Any of the proposals would have had more of an impact if they could have presented a vision of how the changes they are proposing would help the United Methodist church, by the grace of God, make disciples of Jesus Christ for the transformation of the world. My own annual conference, the Susquehanna Conference, has a vision team that has worked hard for the last few years trying to discern how God is calling us to be an annual conference. In 2010, the Pennsylvania churches of the Wyoming Conference and the Central Pennsylvania Conference formed a new conference. Leaders from both conferences have worked hard to discern how God is calling us to be a new conference.
This year at annual conference, the Vision Team has proposed some radical restructuring of the conference. The recommendation before the annual conference tries to paint a vision of what the new structure would look like. While it is not perfect, it does give me a vision of how God might be calling us to equip, empower, and enable local churches. It might be helpful for anyone proposing restructure to go beyond technical details and vague promises of vitality. Paint a vivid picture of why you believe God is calling us to structure ourselves in the way you are proposing.

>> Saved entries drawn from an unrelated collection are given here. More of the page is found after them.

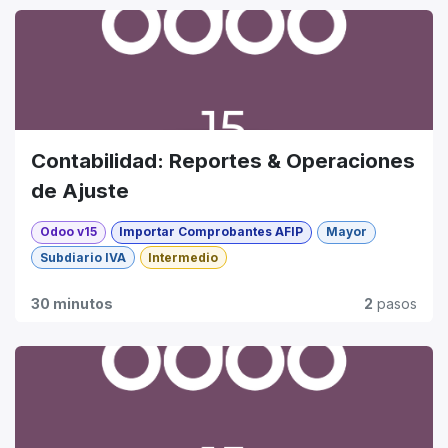
Contabilidad: Reportes & Operaciones
de Ajuste
Odoo v15
Importar Comprobantes AFIP
Mayor
Subdiario IVA
Intermedio
30 minutos
2
pasos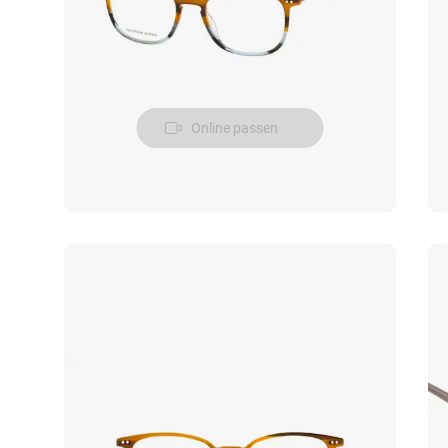
Online passen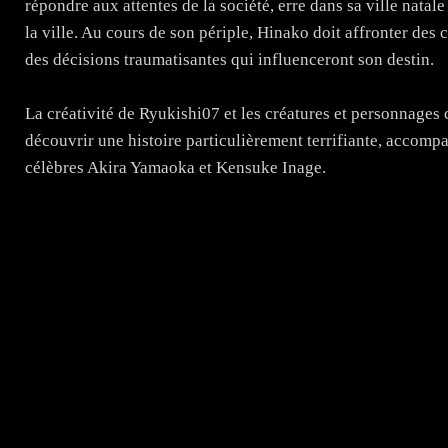
répondre aux attentes de la société, erre dans sa ville nat
la ville. Au cours de son périple, Hinako doit affronter des 
des décisions traumatisantes qui influenceront son destin.
La créativité de Ryukishi07 et les créatures et personnages
découvrir une histoire particulièrement terrifiante, acco
célèbres Akira Yamaoka et Kensuke Inage.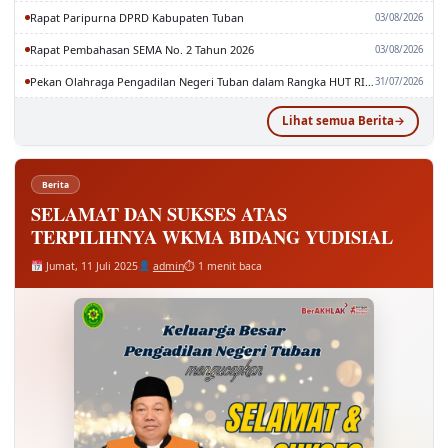
Rapat Paripurna DPRD Kabupaten Tuban
03/08/2026
Rapat Pembahasan SEMA No. 2 Tahun 2026
03/08/2026
Pekan Olahraga Pengadilan Negeri Tuban dalam Rangka HUT RI dan MA RI ke-81
31/07/2026
Lihat semua Berita
Berita
SELAMAT DAN SUKSES ATAS
TERPILIHNYA WKMA BIDANG YUDISIAL
Jumat, 11 Juli 2025
admin
⏱ 1 menit baca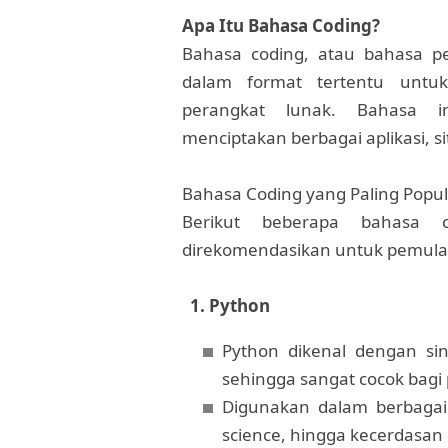
Apa Itu Bahasa Coding?
Bahasa coding, atau bahasa pe
dalam format tertentu untu
perangkat lunak. Bahasa 
menciptakan berbagai aplikasi, si
Bahasa Coding yang Paling Popul
Berikut beberapa bahasa 
direkomendasikan untuk pemula
1. Python
Python dikenal dengan si
sehingga sangat cocok bagi
Digunakan dalam berbagai
science, hingga kecerdasan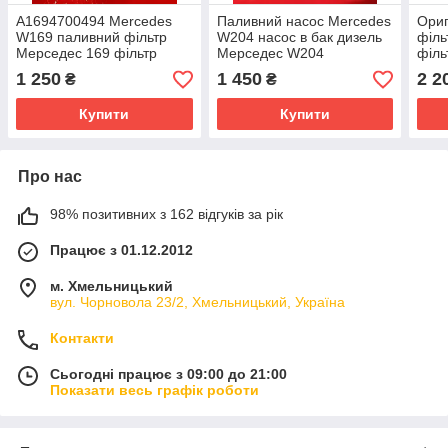
A1694700494 Mercedes
Паливний насос Mercedes
Ориг
W169 паливний фільтр
W204 насос в бак дизель
філь
Мерседес 169 фільтр
Мерседес W204
філь
тонкої очистки Mercedes
0580102003
Пасс
1 250
1 450
2 2
₴
₴
245 A1694700494
058
Купити
Купити
Про нас
98% позитивних з 162 відгуків за рік
Працює з 01.12.2012
м. Хмельницький
вул. Чорновола 23/2, Хмельницький, Україна
Контакти
Сьогодні працює з 09:00 до 21:00
Показати весь графік роботи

I have read and heard a fair amount of people lamenting that General Conference cannot really do anything anyways. Revival in the United Methodist Church will start on the local level. While I strongly agree that the local congregation is at the heart of our future, I think the General Conference can set the tone, point the way, and set up the denomination to empower, equip, and enable local congregations for our mission as a church.
Empower the local church – I do not think that the General Conference or the annual conferences are responsible for the decline in vitality many congregations are experiencing. Sure if either had done things differently in the past, things might be different now, but who is to say in what ways, what extent, and to what end? Local congregations are struggling for a variety of reasons. Larger cultural forces are at work. Theological and spiritual issues are part of the problem. Ask ten different pastors about why we are declining in vitality and you would probably get ten slightly different answers.
My hope though is that we can continue to shape the General Conference and annual conferences to empower, equip, and enable local congregations. We should try hard to ensure that we focus our money, time, energy, and resources on local congregations. Local congregations, by the grace of God, are where disciples are made and the real power to transform the world can be found. Any ministry, agenda, or line item that is not equipping, empowering, and enabling the local congregation, in some reasonable way, is distracting us and ultimately taking away from the local congregation.
Summary – While very general, these are my hopes for the United Methodist church. As we continue to envision, dream, and talk, it is my hope that we work on focusing on our primary purpose as a church. We will hopefully define what we mean by discipleship and think about how we can as a connection better able to create environments where disciples are made and people grow in discipleship by the grace of God. Our church and structure is way too complicated and I hope we can work towards simplicity. I hope any proposals for restructure brought to General Conference in 2016 has an accompanying vision. If we believe our primary purpose is to make disciples of Jesus Christ for the transformation of the world then we need to empower, equip, and enable the local congregation.